### MATERIAL TO PROCESS
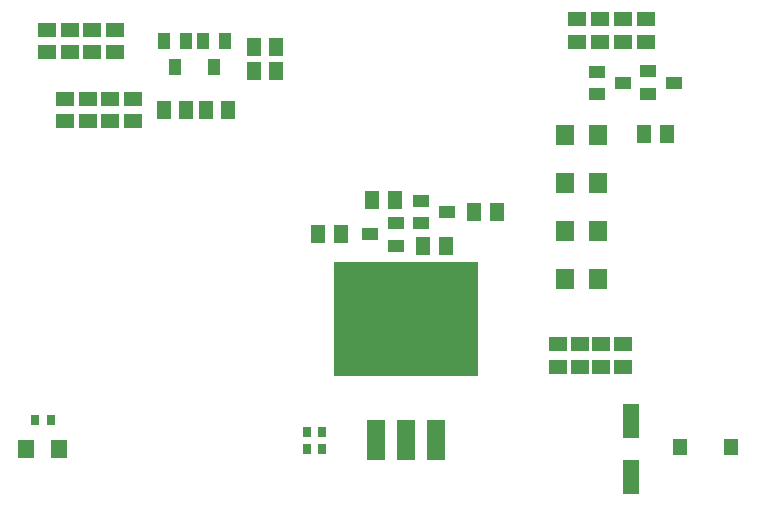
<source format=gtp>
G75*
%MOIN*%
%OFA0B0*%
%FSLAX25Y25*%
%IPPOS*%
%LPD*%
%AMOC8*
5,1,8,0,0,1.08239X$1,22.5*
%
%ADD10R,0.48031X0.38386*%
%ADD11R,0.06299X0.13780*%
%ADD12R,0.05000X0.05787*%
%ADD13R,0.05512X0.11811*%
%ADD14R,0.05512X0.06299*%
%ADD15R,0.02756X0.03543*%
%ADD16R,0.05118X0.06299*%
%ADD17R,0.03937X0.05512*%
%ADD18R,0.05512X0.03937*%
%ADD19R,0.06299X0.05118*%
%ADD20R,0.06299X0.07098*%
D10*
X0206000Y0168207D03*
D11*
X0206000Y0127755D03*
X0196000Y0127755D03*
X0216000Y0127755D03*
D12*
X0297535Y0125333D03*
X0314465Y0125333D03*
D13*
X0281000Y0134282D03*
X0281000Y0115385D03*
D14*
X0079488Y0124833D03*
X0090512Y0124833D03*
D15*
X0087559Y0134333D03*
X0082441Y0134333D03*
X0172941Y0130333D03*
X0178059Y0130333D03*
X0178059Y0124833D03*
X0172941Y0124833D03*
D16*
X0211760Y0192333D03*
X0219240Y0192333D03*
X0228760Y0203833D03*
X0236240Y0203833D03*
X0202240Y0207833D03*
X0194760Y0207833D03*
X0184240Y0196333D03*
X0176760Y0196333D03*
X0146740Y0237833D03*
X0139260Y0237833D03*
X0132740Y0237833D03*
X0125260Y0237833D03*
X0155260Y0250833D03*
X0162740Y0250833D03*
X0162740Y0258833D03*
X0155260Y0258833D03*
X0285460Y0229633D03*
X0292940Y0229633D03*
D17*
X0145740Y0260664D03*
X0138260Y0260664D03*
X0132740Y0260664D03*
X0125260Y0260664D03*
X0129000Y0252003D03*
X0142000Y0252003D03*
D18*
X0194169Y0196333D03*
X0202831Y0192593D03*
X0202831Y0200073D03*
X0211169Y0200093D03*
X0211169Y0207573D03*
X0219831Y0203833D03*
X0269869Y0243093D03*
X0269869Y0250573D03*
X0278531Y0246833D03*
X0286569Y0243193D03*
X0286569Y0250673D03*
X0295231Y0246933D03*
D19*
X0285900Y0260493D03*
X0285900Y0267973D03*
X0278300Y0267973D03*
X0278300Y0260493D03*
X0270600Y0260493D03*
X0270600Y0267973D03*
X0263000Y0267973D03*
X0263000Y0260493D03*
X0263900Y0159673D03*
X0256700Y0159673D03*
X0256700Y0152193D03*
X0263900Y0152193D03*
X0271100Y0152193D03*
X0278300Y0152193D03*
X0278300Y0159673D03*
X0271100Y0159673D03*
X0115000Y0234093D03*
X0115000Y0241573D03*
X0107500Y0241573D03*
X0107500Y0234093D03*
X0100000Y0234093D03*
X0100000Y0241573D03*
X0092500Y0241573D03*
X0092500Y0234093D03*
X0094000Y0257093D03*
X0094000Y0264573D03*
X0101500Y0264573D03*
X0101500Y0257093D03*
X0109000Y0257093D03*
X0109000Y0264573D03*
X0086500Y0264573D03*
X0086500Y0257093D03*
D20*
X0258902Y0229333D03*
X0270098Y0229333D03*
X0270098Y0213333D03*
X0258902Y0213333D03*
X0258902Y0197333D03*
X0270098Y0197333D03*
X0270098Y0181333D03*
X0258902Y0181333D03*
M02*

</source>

...

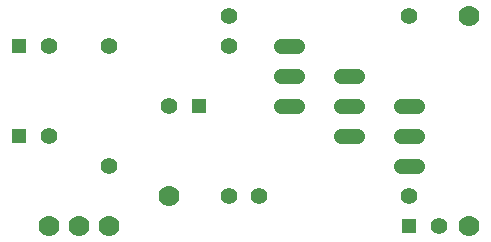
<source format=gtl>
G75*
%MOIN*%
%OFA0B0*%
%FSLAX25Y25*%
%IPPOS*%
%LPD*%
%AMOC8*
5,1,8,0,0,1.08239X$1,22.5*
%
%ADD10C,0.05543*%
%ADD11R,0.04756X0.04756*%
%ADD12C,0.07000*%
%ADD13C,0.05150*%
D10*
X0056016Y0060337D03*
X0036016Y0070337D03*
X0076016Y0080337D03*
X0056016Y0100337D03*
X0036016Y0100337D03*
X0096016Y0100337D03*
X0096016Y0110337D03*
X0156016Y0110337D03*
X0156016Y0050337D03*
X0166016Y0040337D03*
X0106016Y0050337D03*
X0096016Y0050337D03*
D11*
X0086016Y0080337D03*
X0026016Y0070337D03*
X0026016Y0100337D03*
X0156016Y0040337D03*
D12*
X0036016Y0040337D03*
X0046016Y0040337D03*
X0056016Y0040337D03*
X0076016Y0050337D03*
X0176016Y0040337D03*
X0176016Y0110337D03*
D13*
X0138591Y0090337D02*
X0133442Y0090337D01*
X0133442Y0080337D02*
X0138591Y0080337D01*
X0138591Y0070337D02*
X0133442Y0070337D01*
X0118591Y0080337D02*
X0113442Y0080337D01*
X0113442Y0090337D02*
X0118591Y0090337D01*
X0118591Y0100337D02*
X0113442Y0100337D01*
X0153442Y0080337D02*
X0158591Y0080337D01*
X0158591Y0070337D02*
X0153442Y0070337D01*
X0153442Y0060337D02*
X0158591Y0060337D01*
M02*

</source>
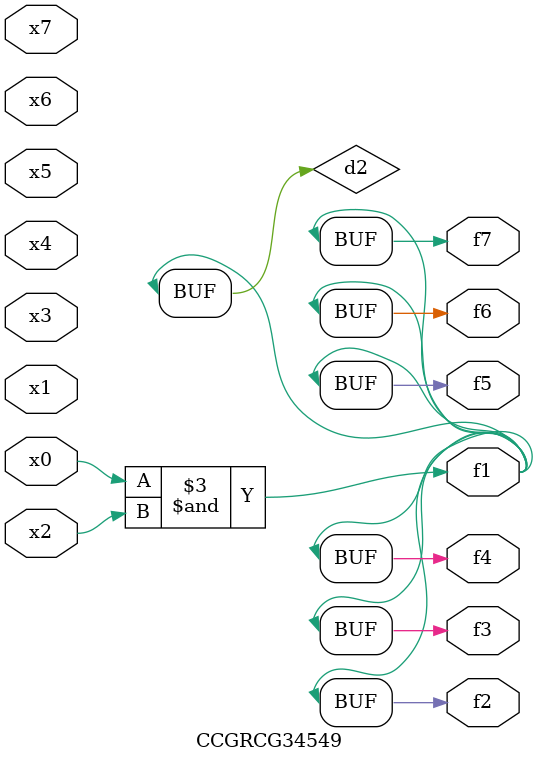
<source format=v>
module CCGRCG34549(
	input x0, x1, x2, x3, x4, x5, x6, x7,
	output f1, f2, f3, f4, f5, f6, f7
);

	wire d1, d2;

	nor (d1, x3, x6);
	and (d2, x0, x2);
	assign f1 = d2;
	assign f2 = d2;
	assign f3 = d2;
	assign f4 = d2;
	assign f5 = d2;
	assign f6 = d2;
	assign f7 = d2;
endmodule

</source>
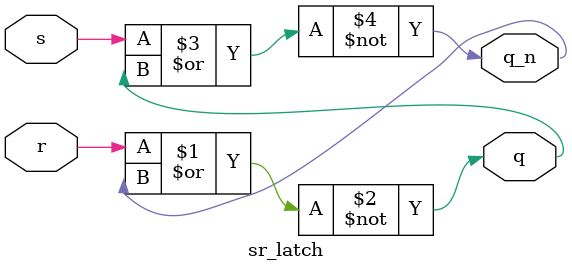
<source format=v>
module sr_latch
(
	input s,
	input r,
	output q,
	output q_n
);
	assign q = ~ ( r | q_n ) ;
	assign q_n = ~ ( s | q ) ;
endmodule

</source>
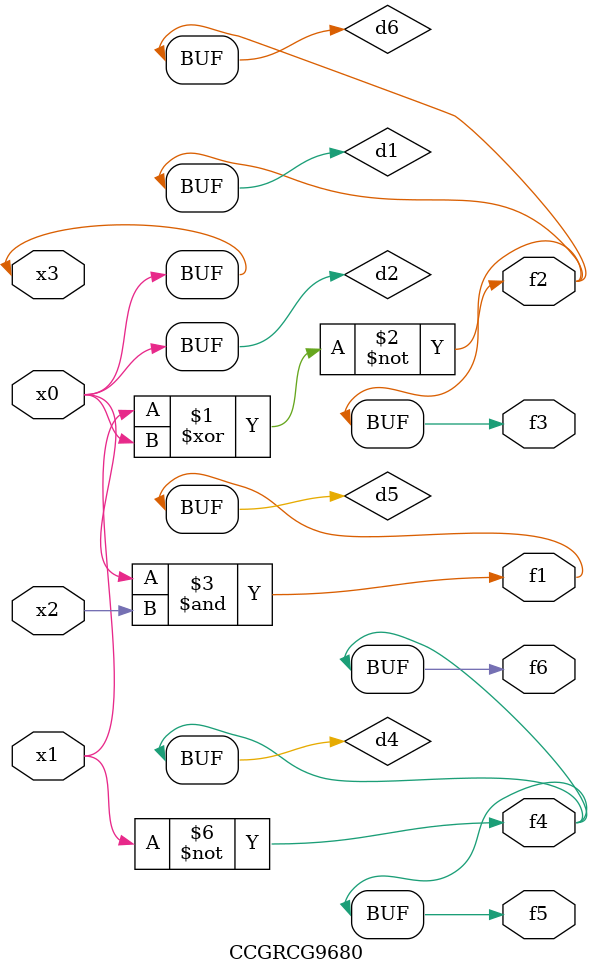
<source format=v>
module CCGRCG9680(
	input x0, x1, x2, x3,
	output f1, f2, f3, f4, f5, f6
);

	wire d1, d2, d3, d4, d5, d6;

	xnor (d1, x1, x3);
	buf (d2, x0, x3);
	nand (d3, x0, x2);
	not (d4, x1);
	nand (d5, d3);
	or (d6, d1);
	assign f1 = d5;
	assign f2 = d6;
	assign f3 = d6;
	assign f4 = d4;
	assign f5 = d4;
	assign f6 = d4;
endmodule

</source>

### WORK TASK
Find the word "input" in the listing above, then copy each line where it turns up.

### RESPONSE TO THE EXERCISE
	input x0, x1, x2, x3, x4, x5, x6, x7,
	input s,
	input r,
	input x0, x1, x2, x3,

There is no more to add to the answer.